What to do:
[a] In the image-generation write-up, which four kinds of scene did the separate per-class networks trained on the LSUN database produce?
[b] Quote the image-generation write-up word for word, starting with "Our last idea, which" and going on through "and conference rooms.".

━━ Excerpted passage ━━

* Some of the images above are being generated live in the browser, and are unique to you and only you
Making a machine generate (dream, hallucinate, ...) natural images is a lot of fun, and quite complicated.
About two months ago, we decided to try something that's been at the back of our heads since Ian Goodfellow first presented (the awesome) Generative Adversarial Networks at NIPS last year. Ian's work came close to generating natural-ish images, but still fell short in terms of image quality. The paper excited us, and we discussed it to length at the conference and after.
Adversarial networks are fun things.
You pit a generative (G) machine against a discriminative (D) machine and make them fight. The G machine attempts to produce fake data that looks so real that the D machine cannot tell it is fake. The D machine is learning to not get fooled by the G machine. After these have played their minimax game, you hope to get a good quality generator that can generate as many real looking samples as you want.
To keep this section brief, this did not work. It didn't work at all. The adversarial training was more unstable, and when we did get a stable model, it did not improve image sample quality.
The key idea that got us going was to train a Laplacian pyramid of networks, each network predicting the next finer scale. What that means in simpler terms is that the network at a particular scale gets the coarsened version of the image to predict, and generates the refinement necessary to reconstruct the original image.
The multi-scale generation worked extremely well. It got us to a point where we had samples that looked much more real than previous attempts at generating such samples. However, there was one problem.
The images always looked object-like, but had no actual object.
Looking at the image at a glance would totally wow you, but looking closer, you'd be scratching your head. This wasn't going as well as we'd hoped, we needed another advance to get us closer to generating objects that actually were objects.
Because our neural networks are convolutional in nature, we can recursively apply a particular generator over and over again to get images as large as we want. However, image statics vary quite a bit at each scale, especially in the lower octaves. You can also chain different generators trained on different datasets together. For example, you can train a generator on a cats dataset, and chain it in the next scale with a generator trained on horses. It would be fun to try that.
Our last idea, which was a fairly natural extension for us to enforce explicit objectness, was to pass to the G networks not only an input random noise, but also a one-hot coding of the class label we want to generate.
This idea finally nailed it home in terms of objectness of our generated output. We trained in on the CIFAR-10 database to produce cool looking horses, cars, airplanes etc.
Another simplification that we did for training the LSUN database (because it is large enough, and because we were running against a conference deadline) is that we trained a separate network for each class. That also produced nice towers, bedrooms, churches and conference rooms.

━━━
━━ Given data ━━

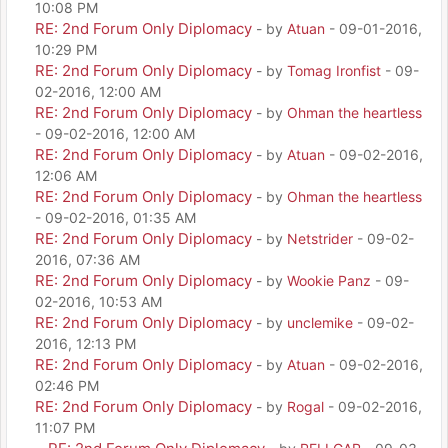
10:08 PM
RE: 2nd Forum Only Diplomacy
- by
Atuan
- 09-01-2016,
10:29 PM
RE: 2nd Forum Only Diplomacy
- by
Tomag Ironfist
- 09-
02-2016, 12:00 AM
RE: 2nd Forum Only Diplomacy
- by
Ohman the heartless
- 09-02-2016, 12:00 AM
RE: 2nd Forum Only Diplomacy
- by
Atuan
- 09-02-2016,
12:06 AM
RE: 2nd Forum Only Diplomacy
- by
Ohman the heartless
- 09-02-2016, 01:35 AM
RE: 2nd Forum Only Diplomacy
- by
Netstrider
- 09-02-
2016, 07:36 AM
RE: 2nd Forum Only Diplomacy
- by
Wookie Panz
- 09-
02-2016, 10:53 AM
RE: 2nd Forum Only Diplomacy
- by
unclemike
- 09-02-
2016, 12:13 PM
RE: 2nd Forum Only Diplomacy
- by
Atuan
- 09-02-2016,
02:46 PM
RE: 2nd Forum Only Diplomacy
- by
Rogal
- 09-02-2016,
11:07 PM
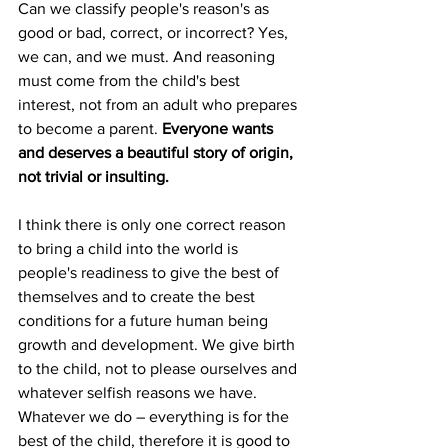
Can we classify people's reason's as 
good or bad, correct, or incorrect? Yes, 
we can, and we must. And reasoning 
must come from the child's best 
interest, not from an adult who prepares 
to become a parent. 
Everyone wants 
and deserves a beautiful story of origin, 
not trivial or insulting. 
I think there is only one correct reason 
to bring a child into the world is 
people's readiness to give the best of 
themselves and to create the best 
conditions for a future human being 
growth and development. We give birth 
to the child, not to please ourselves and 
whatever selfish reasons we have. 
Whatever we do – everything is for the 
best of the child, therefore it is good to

━━━

Expected responses:
[a] Towers, bedrooms, churches, and conference rooms.

[b]
Our last idea, which was a fairly natural extension for us to enforce explicit objectness, was to pass to the G networks not only an input random noise, but also a one-hot coding of the class label we want to generate.
This idea finally nailed it home in terms of objectness of our generated output. We trained in on the CIFAR-10 database to produce cool looking horses, cars, airplanes etc.
Another simplification that we did for training the LSUN database (because it is large enough, and because we were running against a conference deadline) is that we trained a separate network for each class. That also produced nice towers, bedrooms, churches and conference rooms.